We’ve been asked what data profiling contributes to a data warehouse, and once in awhile we even hear that an organization – pressed for time, or trying to save money – wants to eliminate data profiling or tack it on at the end of a data warehouse build-out. This is an appeal to never, EVER, consider this as a time or cost-saving opportunity. In fact, I would argue that data profiling is a key part of any DW/BI project’s foundation.
Base your work on knowledge, not faith
Not executing a comprehensive analysis of the source data from a technical viewpoint means relying on other people’s thoughts. These are usually non-technical people who only deal with a small chunk of the available data in their daily activities. They don’t think about the source system as a whole because it’s not their responsibility. In other words, you have to choose between two things: faith and knowledge. Data profiling turns guesses (faith) into confidence (knowledge).
What happens when you don’t do data profiling
Let me provide a couple of examples which can help you understand why data profiling is crucial for DW/BI projects.
On a DW/BI project we were asked to add a new data source with inventory information on a Stock Keeping Unit (SKU – 13 character codes) level of product hierarchy. At first glance the task was trivial because it looked consistent and straightforward. The source had attributed 13-character long titles to the SKUs. Once we performed our regular data profiling, however, we saw some inconsistencies. See the allocation of SKU values in the box below.
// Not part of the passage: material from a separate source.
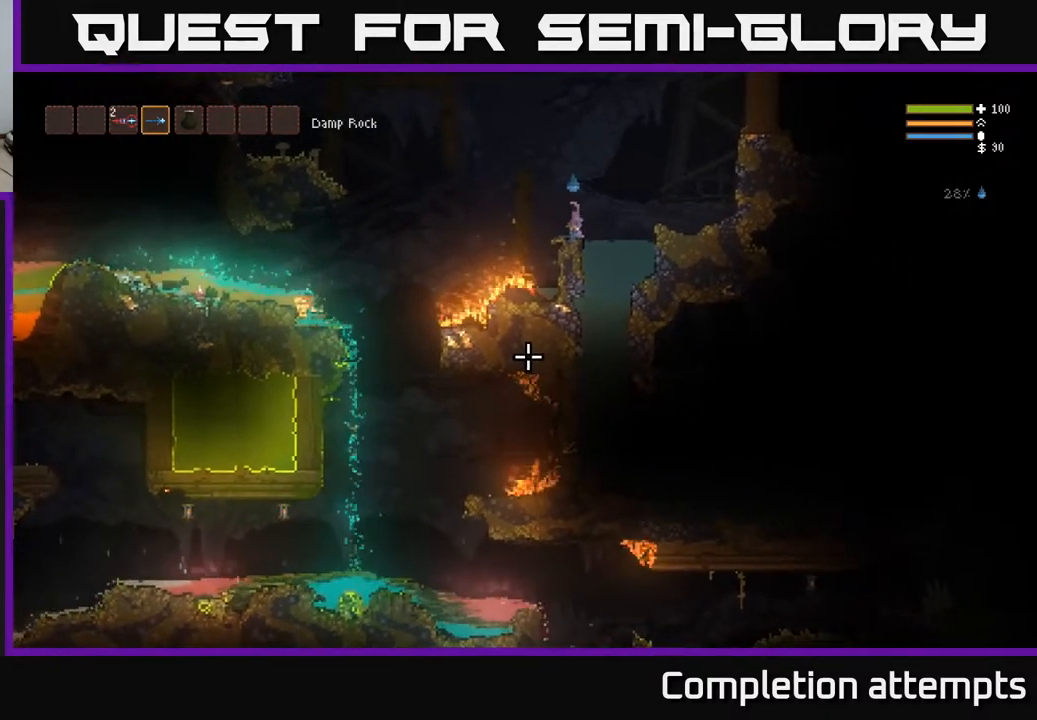
{"buttons": [], "left_stick": "center", "right_stick": "down-left", "events": []}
As you can see, only 70% of records were in line with business requirements and expectations. Analysis on the 30% that did not match the pattern revealed that these records defined a Kit level of product hierarchy, and additional complex transformations were required for shifting this data to the SKU level of information. Had we not profiled the data, we would have treated it all as SKU level, applying uniform processing rules, joining conditions, etc. This would have led to a data mess in the warehouse or data leaks during the ETL process.
In our practice we have found that sophisticated data profiling can increase business users’ understanding of the source system. One of the most frequently missed problems is deletions. For instance, users might know answers to the following questions:
- What is the grain of the table?
- What does each attribute mean?
- How often is each attribute being updated?
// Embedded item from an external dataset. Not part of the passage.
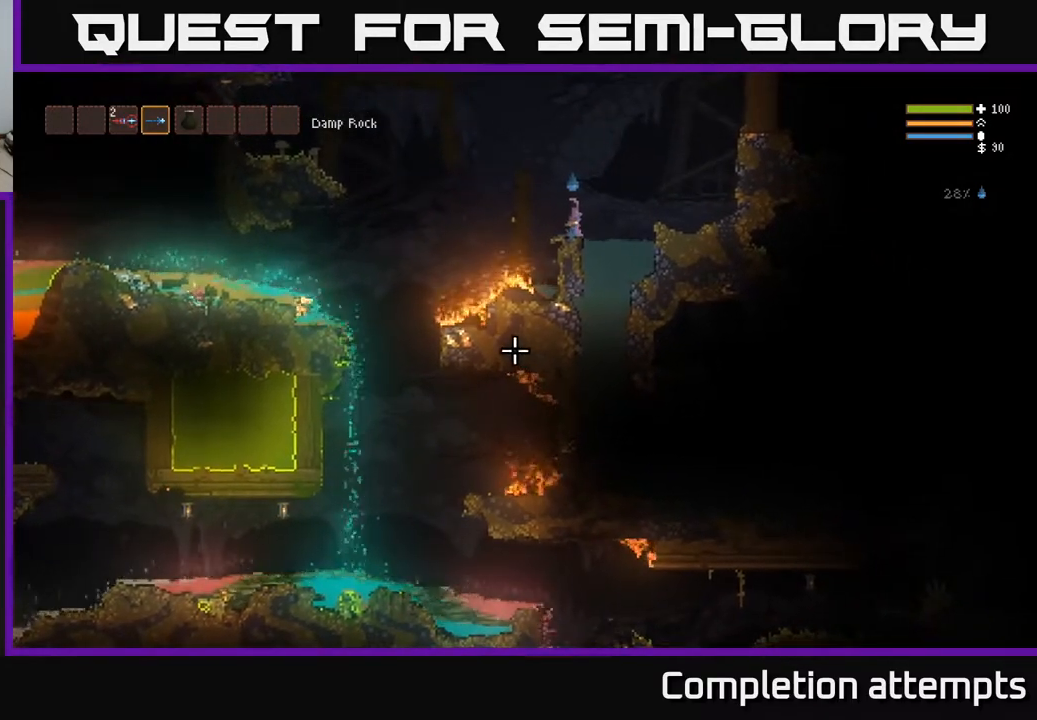
{"buttons": [], "left_stick": "center", "right_stick": "down-left", "events": []}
- How many records are being inserted daily?
However, they rarely realize that something has disappeared from the table. There are a wide range of business cases when deletes take place such as when inactive accounts are purged or when a cancelled order line is erased. Careful handling of the deletion process as the DW/BI system is being built can be crucial for trustworthy information later on. And if users don’t get reliable information they will either stop using the system or report a bug that will require much more time and effort to fix later in the process than it would take to set it up correctly at the beginning.
In other words, ignoring data profiling can have a really disruptive impact on the whole DW/BI project. An upfront investment of a few hours for one analytical person’s time seems minimal when compared to the hundreds of possible hours that everyone from analysts to DBAs to promotion managers will spend later fixing poorly categorized data.
Checks and outcomes
Here are some of the primary data checks and outcomes we look to achieve at Coherent Solutions:
- Ensure that users’ expectations and requirements are in line with source system actuals.
- Learn/verify the granularity of different processes ongoing in the source system.
- Understand source system behavior, eg:
- Bulk or transactional loads?
- What operations are common for what entities (inserts/updates/deletes)?
- Identify data anomalies and create rules to isolate them.
- Learn defaults of the source system.
- Trace unknown semantic conformity between different source systems.